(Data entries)
________________________
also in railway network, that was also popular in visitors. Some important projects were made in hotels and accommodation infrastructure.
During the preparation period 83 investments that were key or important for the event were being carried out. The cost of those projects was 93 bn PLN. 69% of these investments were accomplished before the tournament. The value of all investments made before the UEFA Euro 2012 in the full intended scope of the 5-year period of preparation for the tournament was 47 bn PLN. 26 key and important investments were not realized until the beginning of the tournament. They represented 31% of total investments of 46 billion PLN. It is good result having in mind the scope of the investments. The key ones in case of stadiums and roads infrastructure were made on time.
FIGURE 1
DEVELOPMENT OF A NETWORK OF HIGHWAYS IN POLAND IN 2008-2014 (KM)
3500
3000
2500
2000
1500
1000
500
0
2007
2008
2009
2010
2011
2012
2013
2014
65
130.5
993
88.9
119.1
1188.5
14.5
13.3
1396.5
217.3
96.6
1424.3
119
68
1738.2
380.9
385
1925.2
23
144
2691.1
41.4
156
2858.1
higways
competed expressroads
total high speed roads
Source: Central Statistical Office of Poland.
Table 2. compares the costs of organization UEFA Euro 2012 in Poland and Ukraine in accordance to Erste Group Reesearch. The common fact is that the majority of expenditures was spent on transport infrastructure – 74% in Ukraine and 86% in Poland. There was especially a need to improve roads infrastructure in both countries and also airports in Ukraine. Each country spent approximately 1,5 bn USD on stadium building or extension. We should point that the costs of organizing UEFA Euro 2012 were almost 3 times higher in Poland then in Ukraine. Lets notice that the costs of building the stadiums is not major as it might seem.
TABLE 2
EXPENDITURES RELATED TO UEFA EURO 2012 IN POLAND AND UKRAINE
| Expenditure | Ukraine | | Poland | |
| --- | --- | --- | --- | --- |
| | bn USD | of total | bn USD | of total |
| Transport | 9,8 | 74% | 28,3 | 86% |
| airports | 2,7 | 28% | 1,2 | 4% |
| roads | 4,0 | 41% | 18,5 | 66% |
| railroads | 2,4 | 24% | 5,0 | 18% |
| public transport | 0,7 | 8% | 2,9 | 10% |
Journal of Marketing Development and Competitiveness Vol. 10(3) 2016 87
________________________
Give again the closing portion of the entries, from the line with "18,5 | 66% |" through the last line. Keep it exact and add nothing.

▶ [RESULT]:
| roads | 4,0 | 41% | 18,5 | 66% |
| railroads | 2,4 | 24% | 5,0 | 18% |
| public transport | 0,7 | 8% | 2,9 | 10% |
Journal of Marketing Development and Competitiveness Vol. 10(3) 2016 87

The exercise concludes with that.